### EXERCISE INSTRUCTIONS
Rewrite every record below with "chart" switched to "graph" and nothing else changed, leaving out the pictures.

┌────────

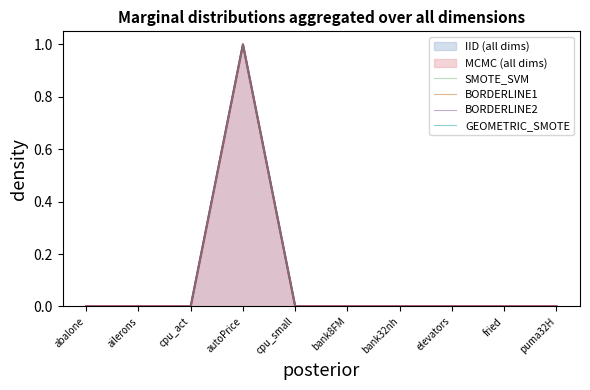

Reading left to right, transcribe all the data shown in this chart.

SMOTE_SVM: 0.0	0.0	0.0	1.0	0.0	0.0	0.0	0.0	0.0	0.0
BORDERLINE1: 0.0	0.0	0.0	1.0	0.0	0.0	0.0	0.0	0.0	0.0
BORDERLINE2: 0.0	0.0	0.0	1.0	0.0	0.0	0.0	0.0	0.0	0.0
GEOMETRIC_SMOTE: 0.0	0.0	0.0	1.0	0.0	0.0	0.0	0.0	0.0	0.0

└────────

### ANSWER AREA
Reading left to right, transcribe all the data shown in this graph.

SMOTE_SVM: 0.0	0.0	0.0	1.0	0.0	0.0	0.0	0.0	0.0	0.0
BORDERLINE1: 0.0	0.0	0.0	1.0	0.0	0.0	0.0	0.0	0.0	0.0
BORDERLINE2: 0.0	0.0	0.0	1.0	0.0	0.0	0.0	0.0	0.0	0.0
GEOMETRIC_SMOTE: 0.0	0.0	0.0	1.0	0.0	0.0	0.0	0.0	0.0	0.0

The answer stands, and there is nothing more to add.